Stephenson noted there have also been other staffing changes.
“There is a new administration in place at the facility, and they are working hard to earn the trust and confidence of the community,” he said. “One example is our new director of nursing, Marci Stemick. She is streamlining the admissions process to make sure we can provide quick responses to referral sources and to make sure we are able to say ‘yes’ to as many admissions as possible.
They want to focus on the future, focus on continuing the top quality care their staff has always provided.”
The billing process has been revised, Stephenson added, and a system for collecting previously unpaid bills is now in place and has been effective.
“It is unfortunate that the cash flow issues had not been addressed earlier, but that fact cannot be changed now,” he said.
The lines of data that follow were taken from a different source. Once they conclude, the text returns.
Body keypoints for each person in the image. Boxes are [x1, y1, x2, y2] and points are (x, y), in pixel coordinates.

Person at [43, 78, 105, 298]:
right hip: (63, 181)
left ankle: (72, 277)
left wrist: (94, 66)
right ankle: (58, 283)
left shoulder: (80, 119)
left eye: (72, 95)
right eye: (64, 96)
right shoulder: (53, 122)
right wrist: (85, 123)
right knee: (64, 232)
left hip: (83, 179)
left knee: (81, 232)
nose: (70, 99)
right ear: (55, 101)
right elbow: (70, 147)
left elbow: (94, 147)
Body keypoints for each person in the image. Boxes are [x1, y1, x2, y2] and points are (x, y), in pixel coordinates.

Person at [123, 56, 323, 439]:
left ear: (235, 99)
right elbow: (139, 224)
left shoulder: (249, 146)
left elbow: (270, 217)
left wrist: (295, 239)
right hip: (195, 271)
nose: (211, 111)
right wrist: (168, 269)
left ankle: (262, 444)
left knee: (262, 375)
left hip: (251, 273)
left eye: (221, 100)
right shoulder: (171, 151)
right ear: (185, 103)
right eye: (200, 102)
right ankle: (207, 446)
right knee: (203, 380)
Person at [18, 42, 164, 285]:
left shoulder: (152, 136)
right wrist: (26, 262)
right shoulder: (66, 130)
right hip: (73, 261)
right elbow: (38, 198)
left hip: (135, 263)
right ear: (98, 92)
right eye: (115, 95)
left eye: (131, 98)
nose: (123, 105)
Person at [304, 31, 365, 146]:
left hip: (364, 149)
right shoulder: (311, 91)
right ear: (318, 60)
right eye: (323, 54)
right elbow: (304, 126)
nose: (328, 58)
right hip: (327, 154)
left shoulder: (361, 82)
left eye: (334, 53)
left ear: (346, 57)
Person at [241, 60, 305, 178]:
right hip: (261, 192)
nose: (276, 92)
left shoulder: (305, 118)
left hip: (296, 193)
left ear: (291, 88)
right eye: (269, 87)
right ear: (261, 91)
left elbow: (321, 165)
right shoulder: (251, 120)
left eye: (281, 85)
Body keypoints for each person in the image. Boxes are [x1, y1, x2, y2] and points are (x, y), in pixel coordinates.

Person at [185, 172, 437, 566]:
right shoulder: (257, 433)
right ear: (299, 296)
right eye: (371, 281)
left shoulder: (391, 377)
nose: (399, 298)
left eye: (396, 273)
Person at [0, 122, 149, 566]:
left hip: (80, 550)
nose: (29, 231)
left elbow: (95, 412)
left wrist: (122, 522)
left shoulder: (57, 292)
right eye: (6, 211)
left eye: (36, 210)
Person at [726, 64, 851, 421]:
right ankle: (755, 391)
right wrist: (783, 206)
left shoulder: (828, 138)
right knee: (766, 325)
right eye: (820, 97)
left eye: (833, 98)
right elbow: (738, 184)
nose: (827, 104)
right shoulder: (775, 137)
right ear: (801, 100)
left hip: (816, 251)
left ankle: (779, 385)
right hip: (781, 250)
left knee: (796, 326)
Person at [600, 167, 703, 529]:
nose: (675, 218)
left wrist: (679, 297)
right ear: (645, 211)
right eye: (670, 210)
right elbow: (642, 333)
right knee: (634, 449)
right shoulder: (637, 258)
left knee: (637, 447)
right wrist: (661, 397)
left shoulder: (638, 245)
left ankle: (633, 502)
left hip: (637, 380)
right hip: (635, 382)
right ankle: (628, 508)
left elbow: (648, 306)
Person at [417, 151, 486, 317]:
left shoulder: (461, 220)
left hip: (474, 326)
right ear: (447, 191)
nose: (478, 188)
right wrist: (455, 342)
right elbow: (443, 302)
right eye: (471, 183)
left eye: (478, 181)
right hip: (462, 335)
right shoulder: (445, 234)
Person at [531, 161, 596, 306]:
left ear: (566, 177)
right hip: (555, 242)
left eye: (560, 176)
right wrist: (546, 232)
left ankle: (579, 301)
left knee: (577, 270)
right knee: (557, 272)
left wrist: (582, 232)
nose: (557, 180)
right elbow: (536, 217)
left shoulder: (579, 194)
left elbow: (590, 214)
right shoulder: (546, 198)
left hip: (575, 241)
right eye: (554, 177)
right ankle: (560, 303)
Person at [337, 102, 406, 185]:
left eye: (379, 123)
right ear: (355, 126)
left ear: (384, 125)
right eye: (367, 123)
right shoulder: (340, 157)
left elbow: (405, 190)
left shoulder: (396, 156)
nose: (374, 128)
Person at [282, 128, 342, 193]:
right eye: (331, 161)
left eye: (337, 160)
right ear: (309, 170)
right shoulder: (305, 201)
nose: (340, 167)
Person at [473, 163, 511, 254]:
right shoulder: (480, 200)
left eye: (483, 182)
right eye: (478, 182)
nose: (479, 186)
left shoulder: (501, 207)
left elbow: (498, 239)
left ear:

Stephenson explained that, currently around 120 people are employed at the facility, and 72 residents call the MCF “home”. The average age of residents at the facility is 83 years old, though residents’ ages range from 50 – 100.
Currently, 24 of the 36 county medical care facilities in the state have operating millages, Stephenson said, with average revenue of just over $1 million per year. The millage residents will be voting on this November is vital to the facility, he noted.
“First, without the millage – survival would be short term at best,” he said. “Eventually, there is a good possibility we could be forced to shut down. All of us here are doing our absolute best to make sure that does not happen – but, yes it could happen.”
He noted the facility would be essentially operating as a household that runs from paycheck to paycheck – meaning any unforeseen expenses could be devastating.
“Fact is, we currently have no capacity to survive any such additional ‘blips’,” he said. “If we got lucky and did not have any such blips, we might last a bit longer, but it is only a matter of time before we are unable to make it.”
A shut down would mean the residents would be displaced and the employees would be out of a job, he explained.
“People from the area would have to place their loved ones in Escanaba, Munising, Marquette, Newberry or even farther away,” he said. “That ends up costing their family members lots of travel time and costs – (it) very likely would cost them way more than the $40 tax increase the millage would represent.
Our annual payroll has averaged just below $4 million per year,” he continued. “All of that money comes out of the local economy. That causes other jobs to be lost … a huge ripple through the local economy.”